» **Data shown**:
=== Section Start ===

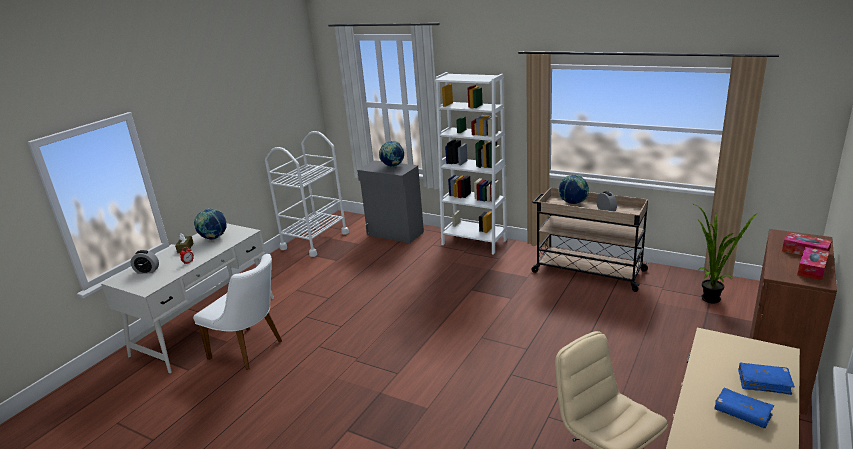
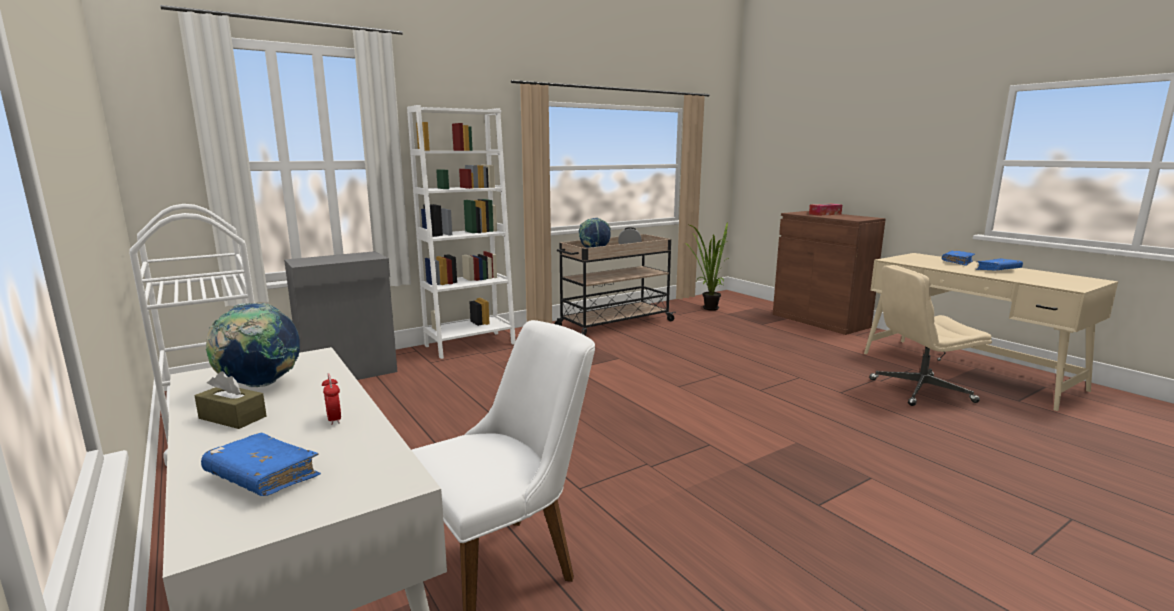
camera: 65 degrees left, 10 degrees down
(147, 271) = (262, 477): alarm clock -> blue book
(392, 166) = (341, 257): globe -> none
(811, 269) = (852, 216): tissue box -> none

=== Section End ===

The expected answer holds each line from the listing above where the string "none" is present.

» **Problem solution**:
(392, 166) = (341, 257): globe -> none
(811, 269) = (852, 216): tissue box -> none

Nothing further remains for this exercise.